#### Task prompt
Identify each line in the material below that contains the word "value", and copy those lines.

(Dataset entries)
# # # # # # #
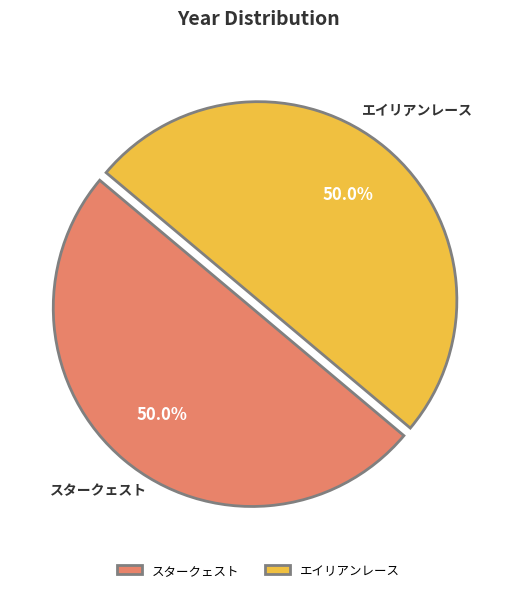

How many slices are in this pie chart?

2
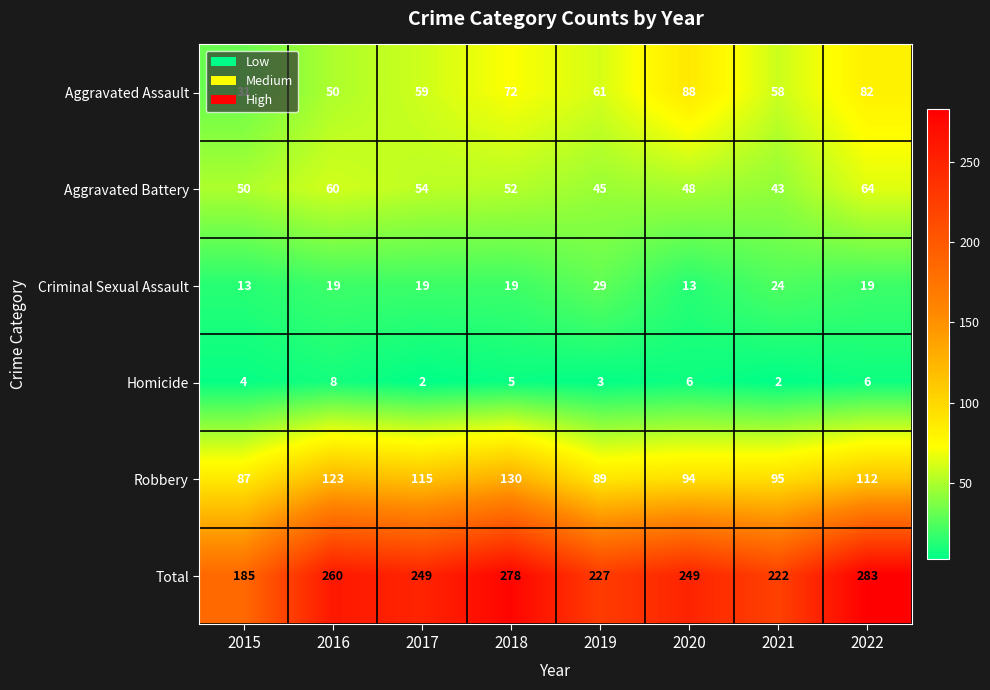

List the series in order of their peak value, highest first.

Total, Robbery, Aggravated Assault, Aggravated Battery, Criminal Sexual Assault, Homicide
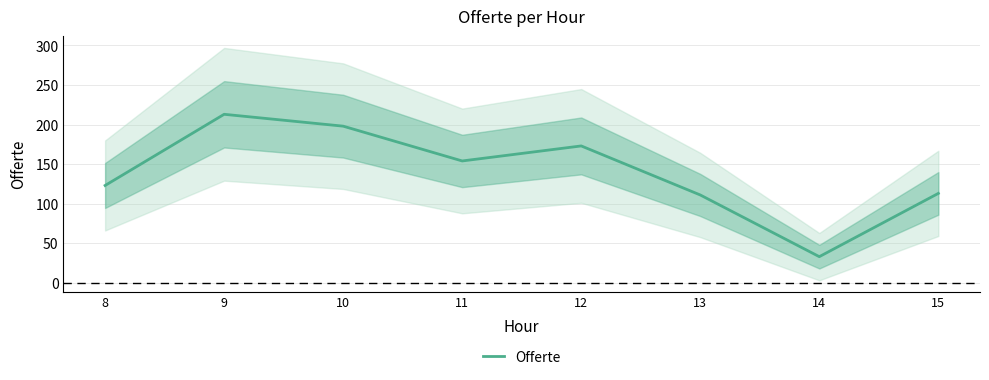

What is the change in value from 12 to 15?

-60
# # # # # # #
#### Expected answer
List the series in order of their peak value, highest first.
What is the change in value from 12 to 15?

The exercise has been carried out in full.